International Journal of Cardiology ( IF 3.2 ) Pub Date : 2020-03-20 , DOI: 10.1016/j.ijcard.2020.03.043 Yihong Sun 1 , Lin Feng 2 , Xian Li 3 , Runlin Gao 4 , Yangfeng Wu 5
Background
We aimed to assess sex difference in developing major adverse cardiovascular events (MACEs) after discharge and factors associated with the gender disparity among AMI survivors.
Methods
We selected the patients hospitalized with either NSTEMI or STEMI from 101 Chinese centers in the CPACS 3 study. We compared sex differences in MACEs and mortality in 6 months after discharge using a Cox proportional hazards model, following sequential adjustment for covariates.
Results
8958 patients with AMI were included and 30.3% were women. Overall, the crude rate of MACEs at 6 month for women were significantly higher than men (6.5% vs 4.5%; hazard ratio (HR) =1.47; 95% CI, 1.21–1.77). Women also had significantly higher total mortality compared to men (4.4% vs 2.7%; HR = 1.65; 95% CI, 1.30–2.09).
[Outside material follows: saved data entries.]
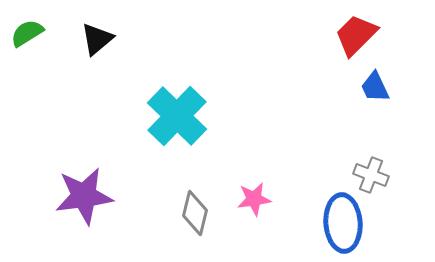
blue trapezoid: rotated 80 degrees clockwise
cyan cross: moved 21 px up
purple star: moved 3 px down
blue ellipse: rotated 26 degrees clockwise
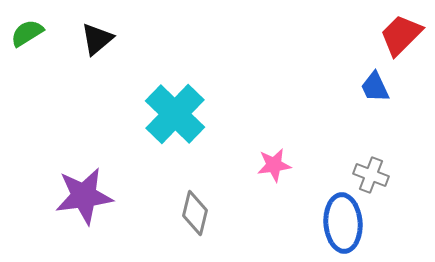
red trapezoid: moved 45 px right
cyan cross: moved 2 px left, 2 px up
pink star: moved 20 px right, 34 px up
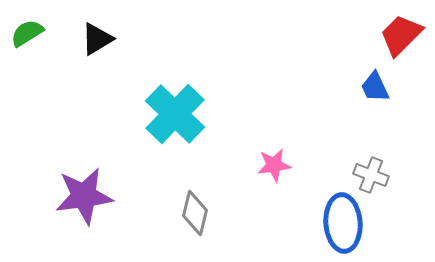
black triangle: rotated 9 degrees clockwise
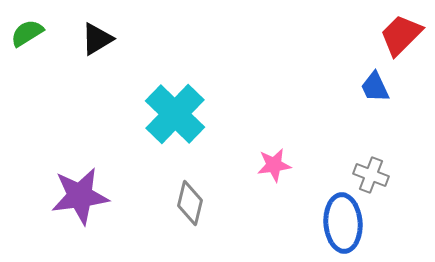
purple star: moved 4 px left
gray diamond: moved 5 px left, 10 px up
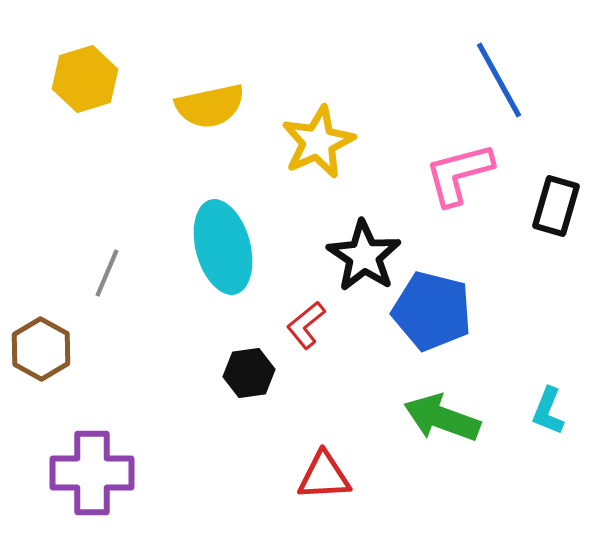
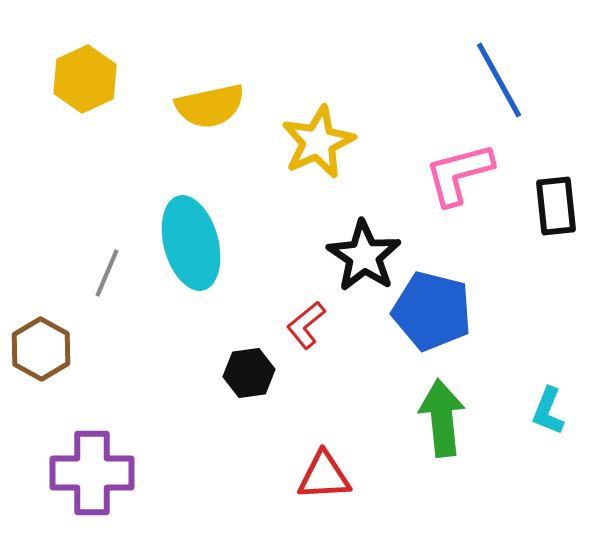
yellow hexagon: rotated 8 degrees counterclockwise
black rectangle: rotated 22 degrees counterclockwise
cyan ellipse: moved 32 px left, 4 px up
green arrow: rotated 64 degrees clockwise
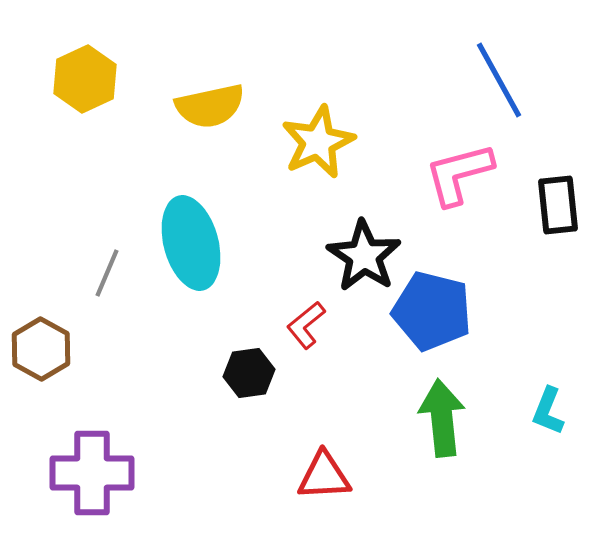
black rectangle: moved 2 px right, 1 px up
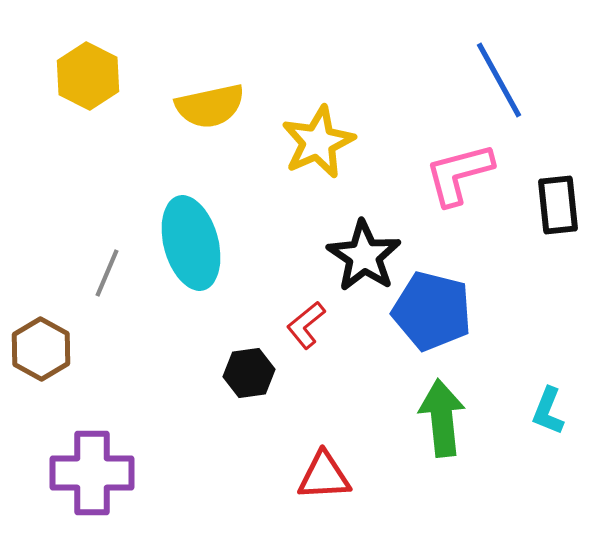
yellow hexagon: moved 3 px right, 3 px up; rotated 8 degrees counterclockwise
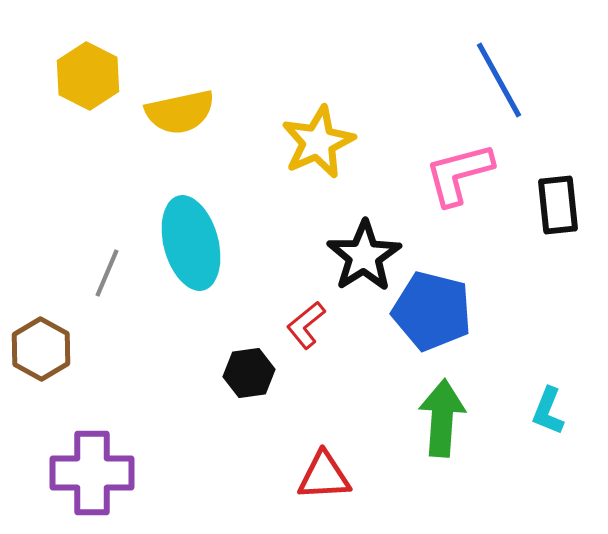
yellow semicircle: moved 30 px left, 6 px down
black star: rotated 6 degrees clockwise
green arrow: rotated 10 degrees clockwise
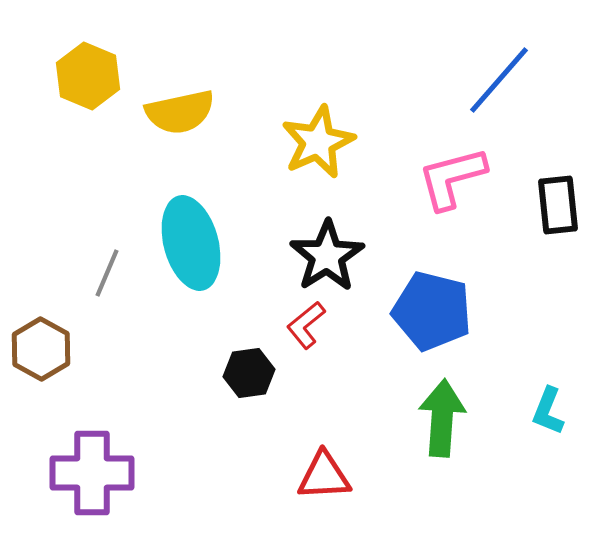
yellow hexagon: rotated 4 degrees counterclockwise
blue line: rotated 70 degrees clockwise
pink L-shape: moved 7 px left, 4 px down
black star: moved 37 px left
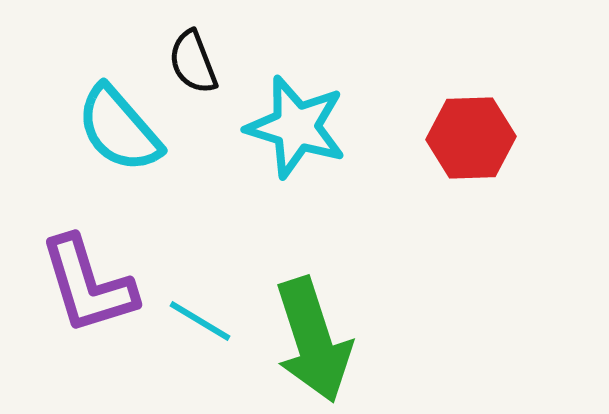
Among possible explanatory factors, patients' cardiovascular risk profile might explain 53%, age 38%, low level of education and socioeconomic status 32%. Interestingly, medications at discharge did not contribute to the sex disparity in 6-month risk of MACEs. These factors could explain a similar proportion of the gender disparity in total death. All together, these factors could explain all the disparity in the risk of both MACEs (HR = 1.05,95% CI, 0.85–1.31) and total death (HR = 1.00,95% CI,0.76–1.30).
Conclusions
The gender disparity in MACEs and total death among AMI patients continues at 6 months after discharged surviving. Multiple factors could explain the higher risk for women, including poorer cardiovascular risk factor profile, older age and lower socioeconomic status.
Trial Registration
CPACS-3 was registered on www.clinicaltrails.gov, and the registration number is NCT01398228.